Any person even casually acquainted with Israel’s vibrant democracy knows that there is not the remotest comparison between its free and open society and the grim reality of South African apartheid. But then ideological delegitimization and slanderous misuse of the apartheid analogy is not about the “criticism” of Israel, let alone “learning the lessons of history” or achieving freedom for the Palestinians. The objective is not to help solve an intractable national conflict (made even more difficult by the rise of Islamic fundamentalism) but to demonize Israel as the embodiment of ultimate “racist evil” – an accusation designed to remove any moral grounds for its existence. Those engaged in delegitimization initiatives – whether Iran, the Palestinians, Arab states, left-wing militants, or members of Western academic elites – are engaged in propaganda and politicide, not the pursuit of truth.

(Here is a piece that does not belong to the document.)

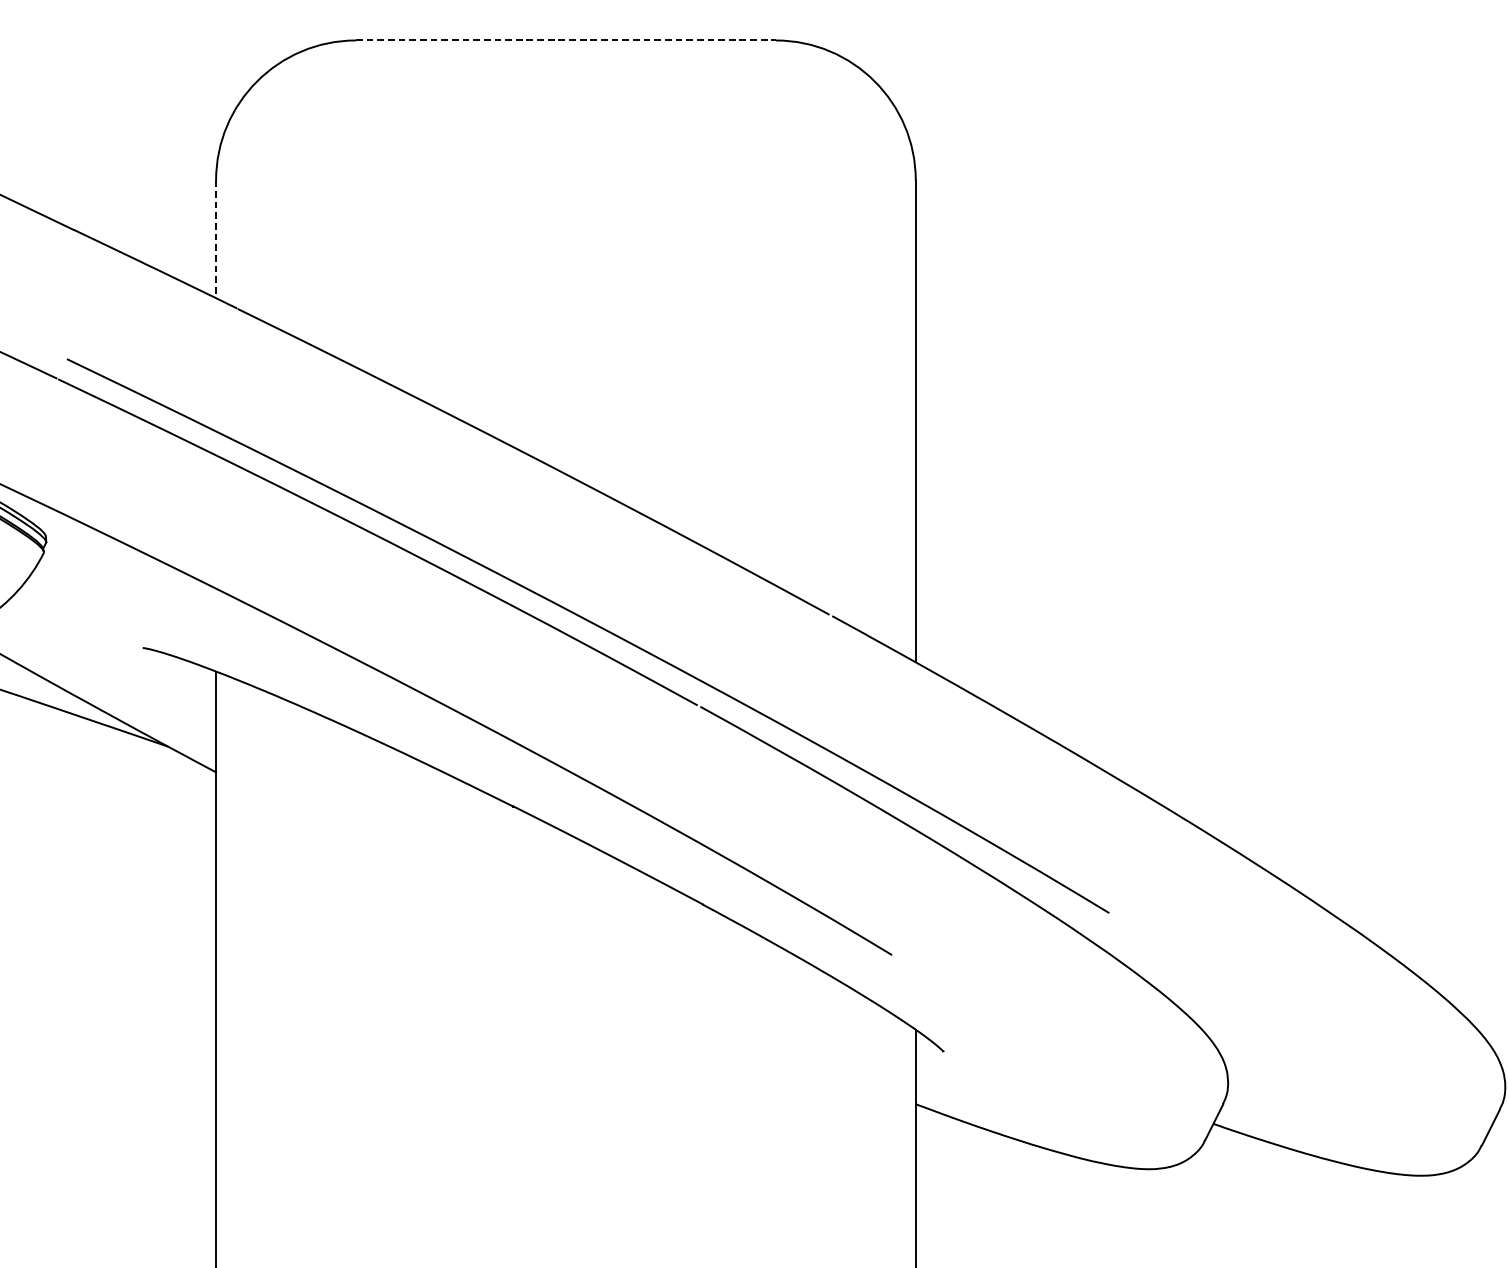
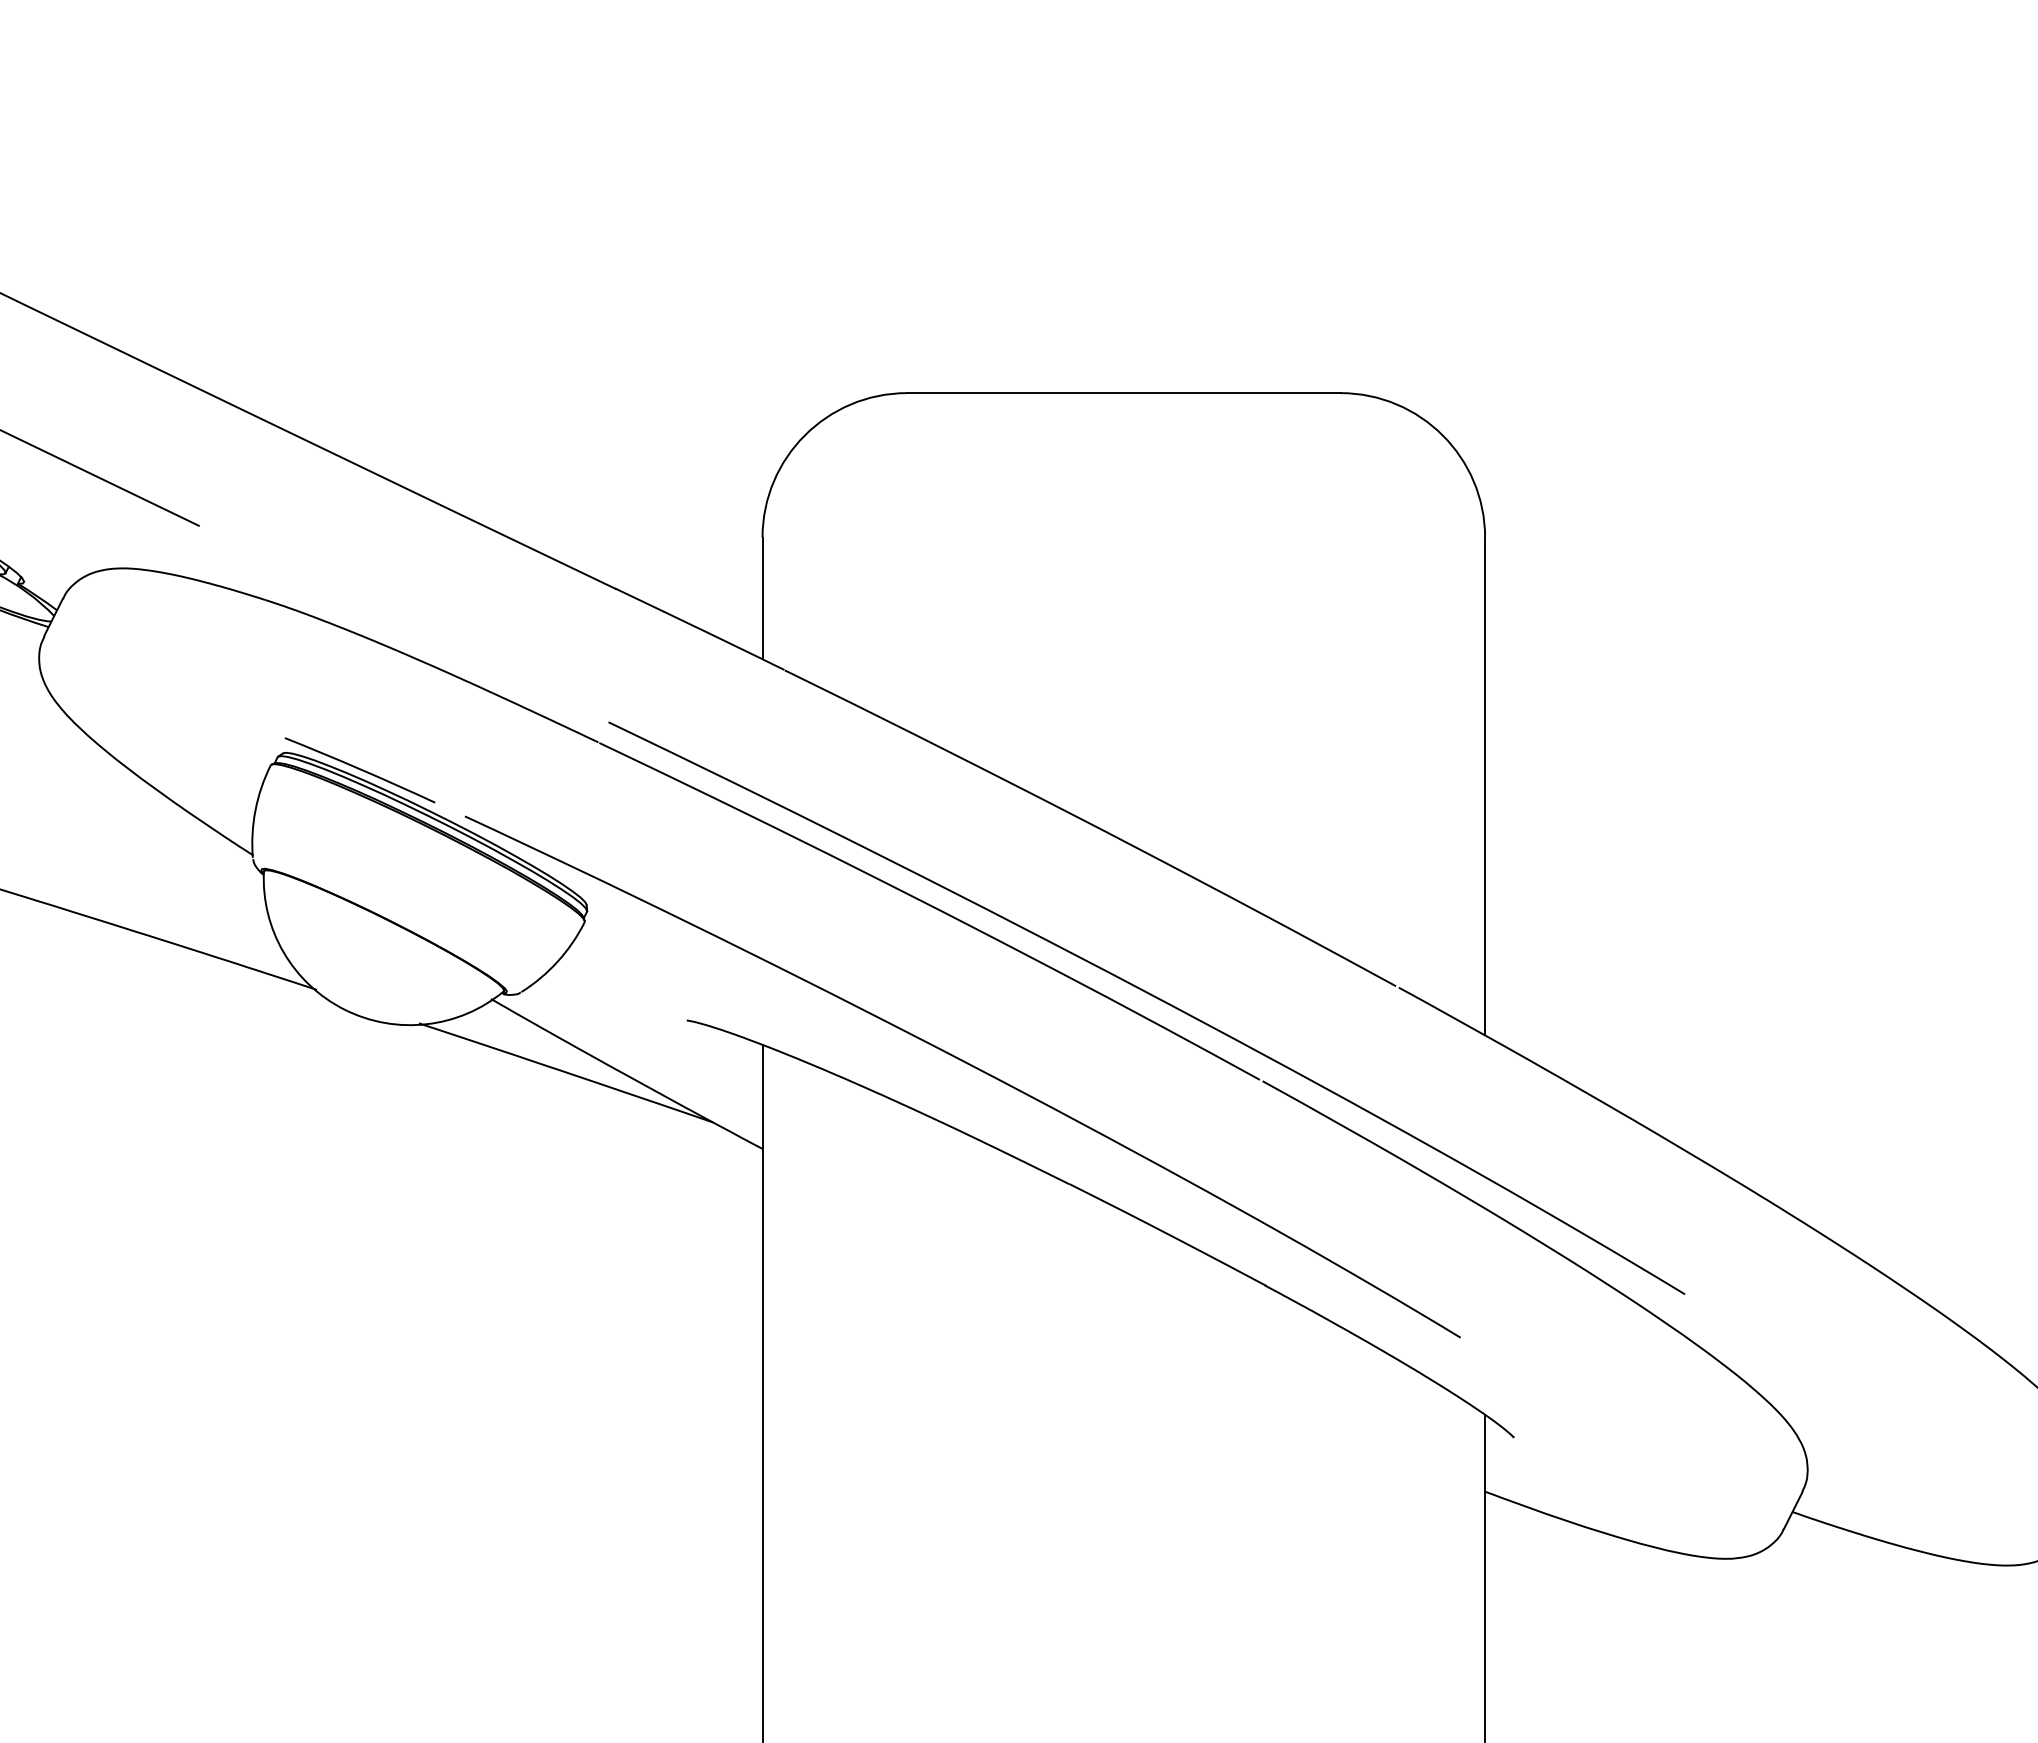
line: (565, 40) -> (1123, 393), dashed -> solid
line: (216, 239) -> (762, 598), dashed -> solid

And while academics, activists, and world leaders attempt to combat this evil, tenaciously pursuing the truth and trying to figure out if and how we can win the war against those who delegitimize Israel (as Canadian MP Cotler and his fellow panelists will later this month at the third Israeli President’s Conference: Facing Tomorrow 2011 in Jerusalem), I believe that the current success in defaming Israel is but a Pyrrhic victory. Like the repressive tyrannies and benighted theocracies in the Muslim Middle East, which are slowly crumbling before our eyes, the delegitimizers’ days are numbered. We will still be here after they are long gone.